Stated exercise: Copy out, word for word, the text lines of every entry below, leaving the pictures out of your answer.

Given data:

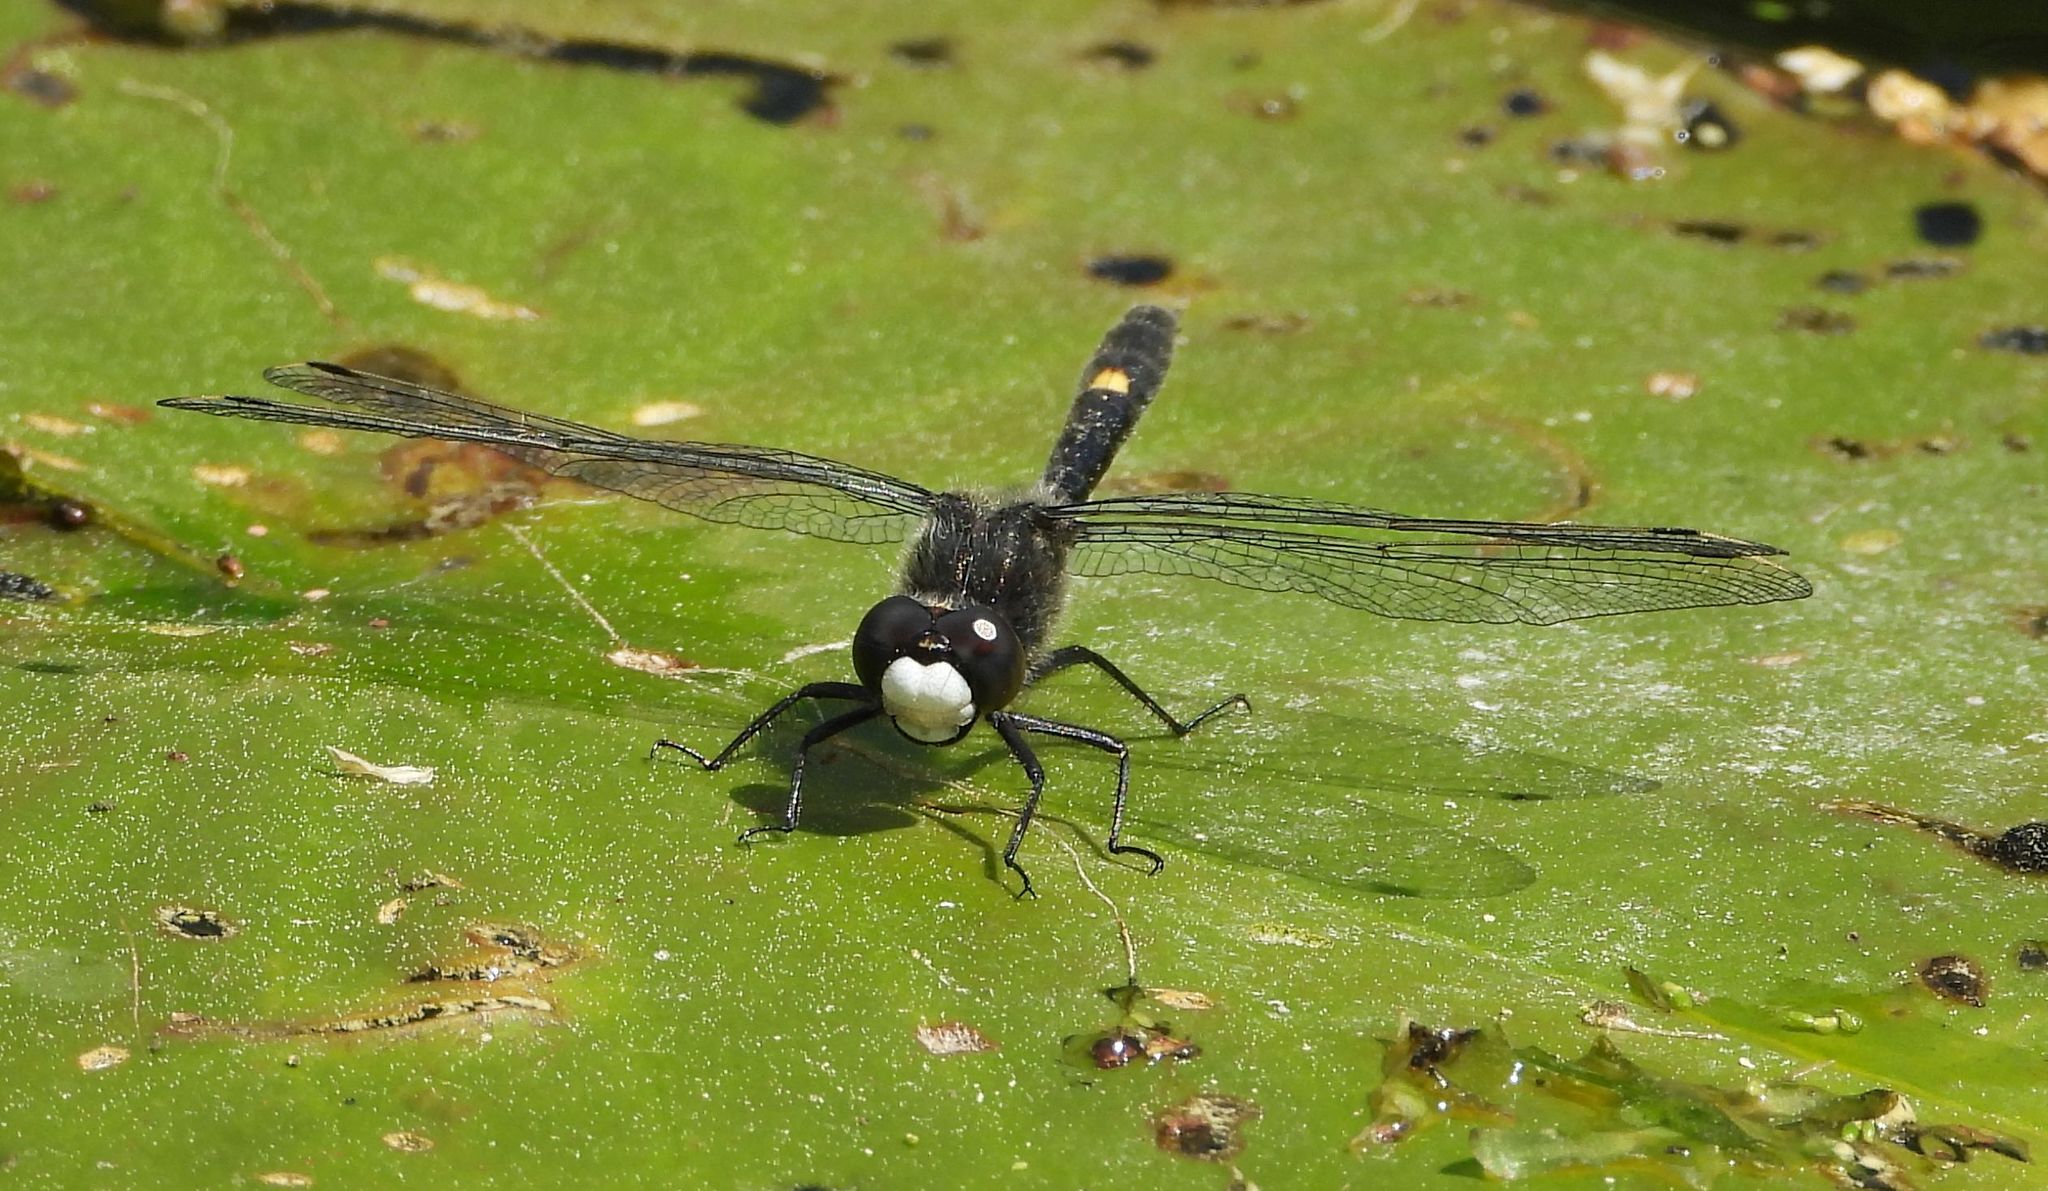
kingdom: Animalia
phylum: Arthropoda
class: Insecta
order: Odonata
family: Libellulidae
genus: Leucorrhinia
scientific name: Leucorrhinia intacta
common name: Dot-tailed whiteface
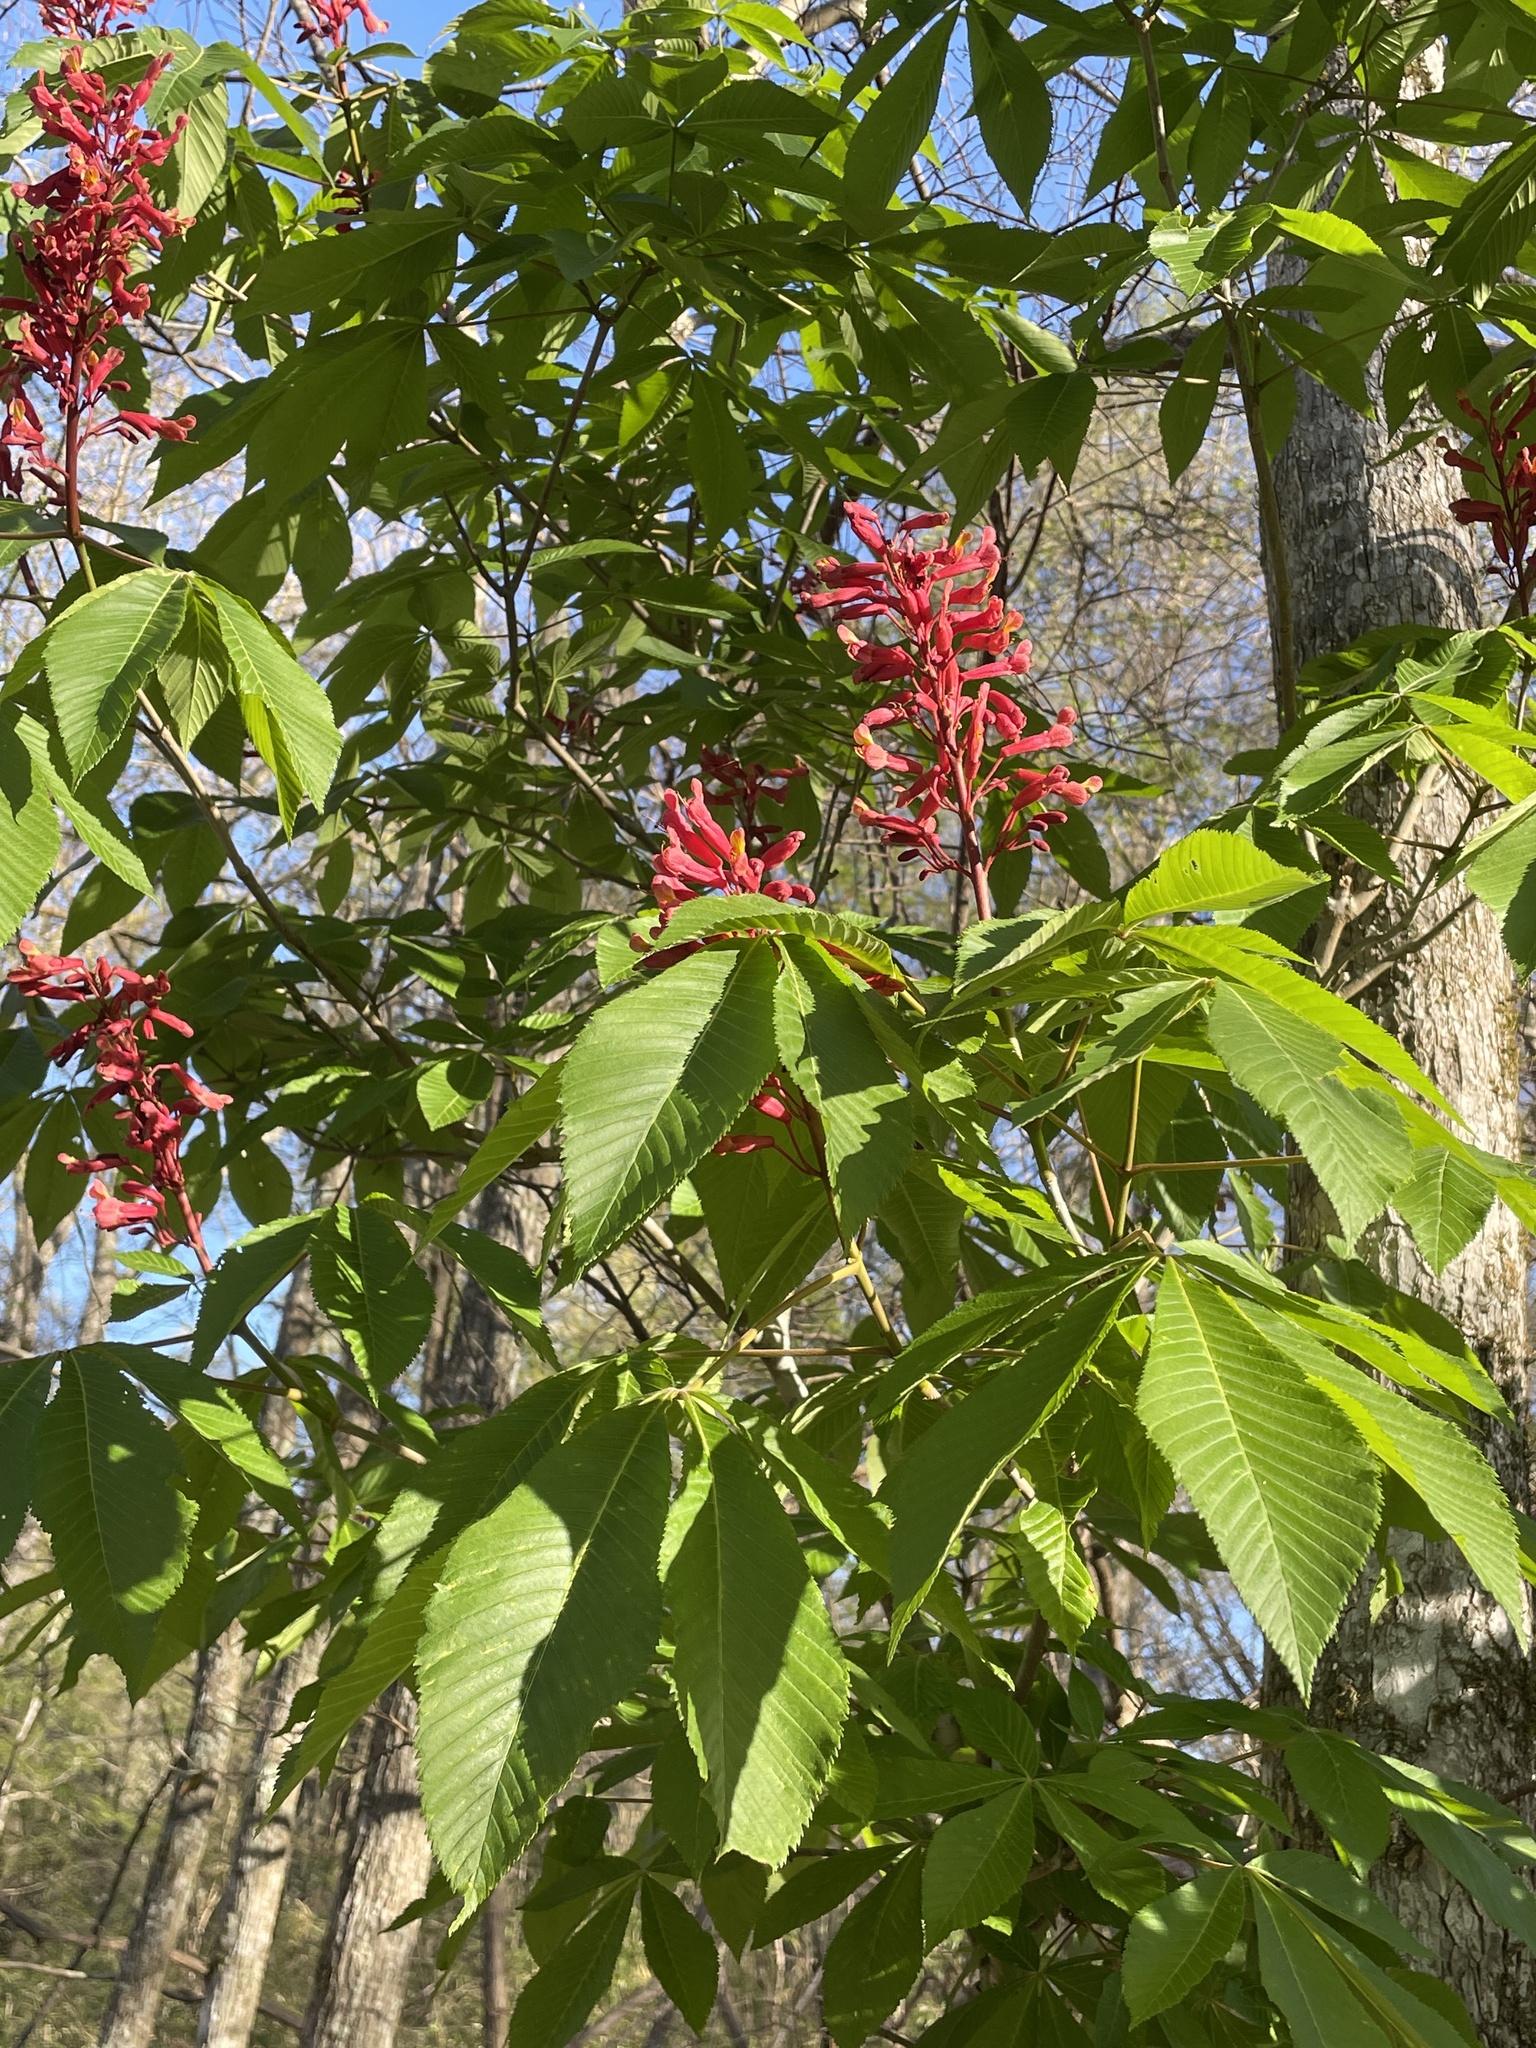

Written solution:
kingdom: Animalia
phylum: Arthropoda
class: Insecta
order: Odonata
family: Libellulidae
genus: Leucorrhinia
scientific name: Leucorrhinia intacta
common name: Dot-tailed whiteface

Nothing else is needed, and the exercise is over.